**What you have to do**
Which named sites and ore beds appear in the mining report excerpt?

**Supplied text**
#####
We presently do not have the financial resources to complete the construction of the new decline at Troy or to develop Rock Creek. Although we are continuing efforts to procure financing, we presently do not have sufficient funds to complete the construction of a new decline to the North C Bed and deeper I Bed areas at Troy. We also do not have sufficient cash to develop a mine or begin mining operations at Rock Creek should it prove feasible to do so.

The Rock Creek mineral resources are not equivalent to reserves. This report includes information concerning the estimated size of our mineral resource at Rock Creek and supplemental information concerning the extent of the remaining mineral resource at Troy. Although we believe these mineral resources are significant, it does not mean they can be economically mined. A mineral resource is not equivalent to “proven reserves” or “probable reserves” under standards promulgated by the SEC, principally because of the absence of sufficient quantifiable data. We will not be able to determine whether Rock Creek contains a commercially mineable ore body until our evaluation program has been completed and we have obtained a final, economic and technical feasibility study that will include an analysis of the amount of ore that can be economically produced under then-prevailing market conditions. Similarly, we will not be able to determine whether the supplemental mineral resources at Troy can be commercially mined without further exploration and study. Stockholders are cautioned not to assume that mineral resources will ever be converted into proven reserves or probable reserves.
#####
[Collected data entries]
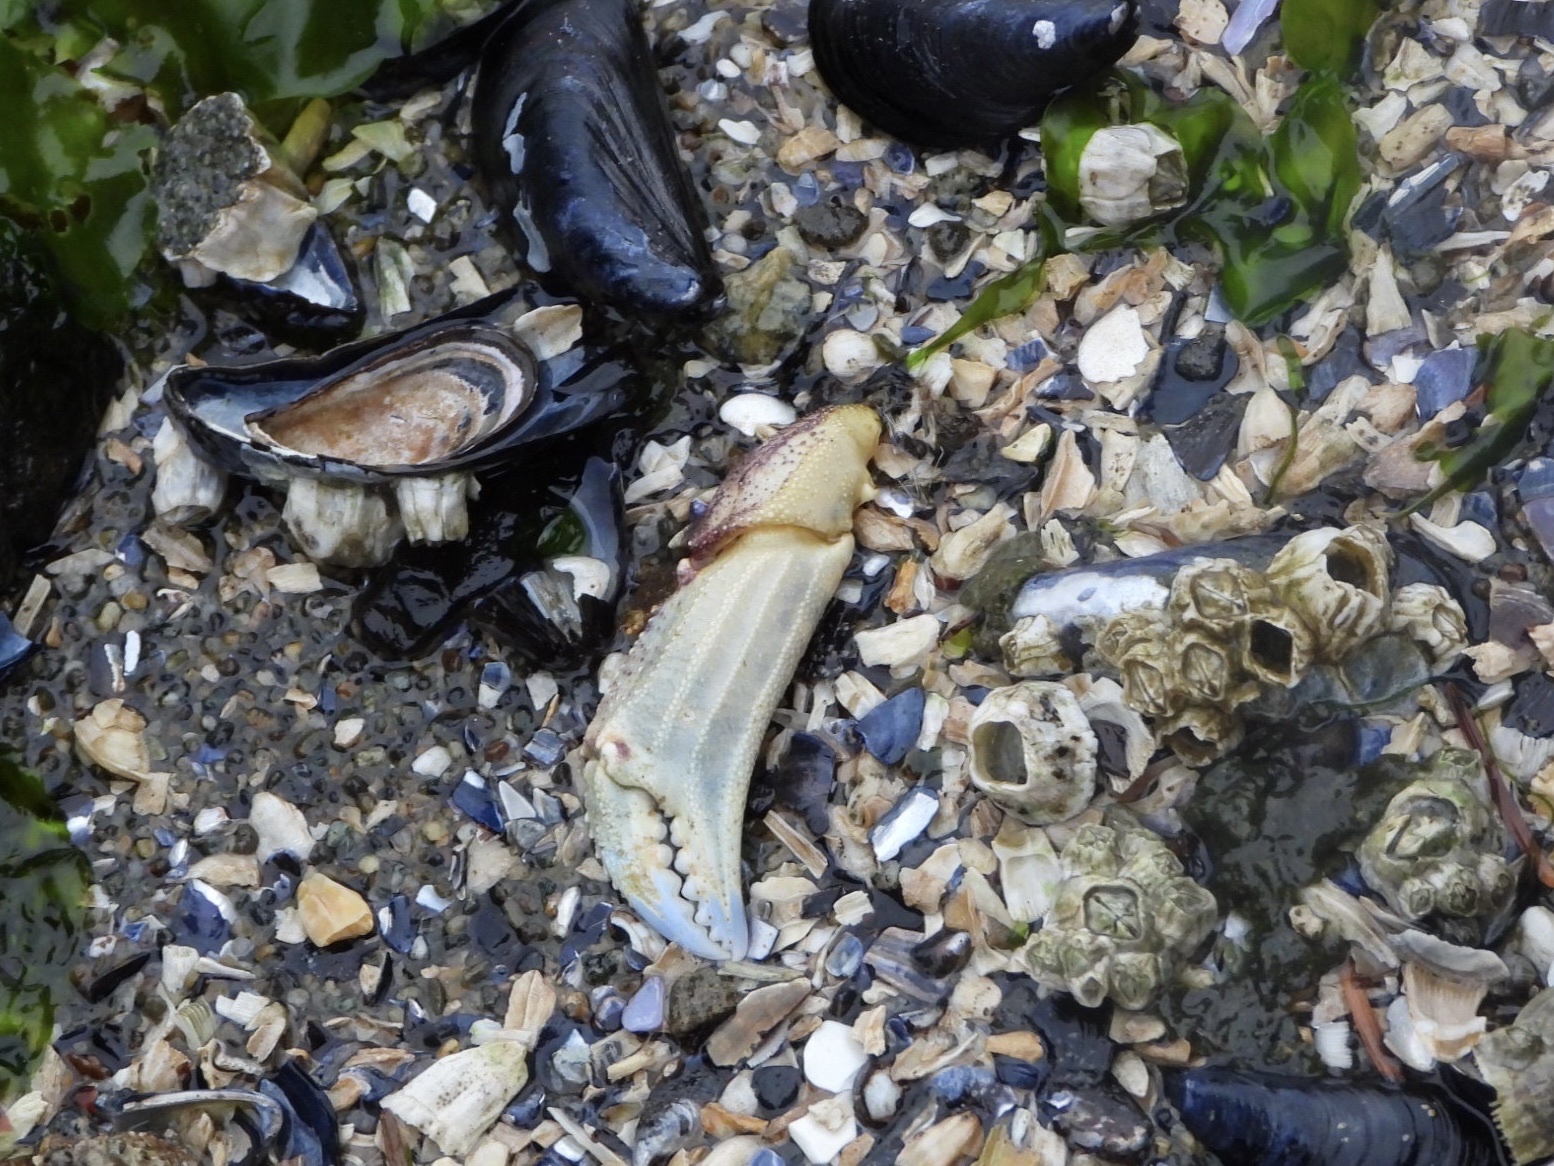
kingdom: Animalia
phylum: Arthropoda
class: Malacostraca
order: Decapoda
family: Cancridae
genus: Metacarcinus
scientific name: Metacarcinus magister
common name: Californian crab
#####
**Output of the task**
Troy, Rock Creek, North C Bed, I Bed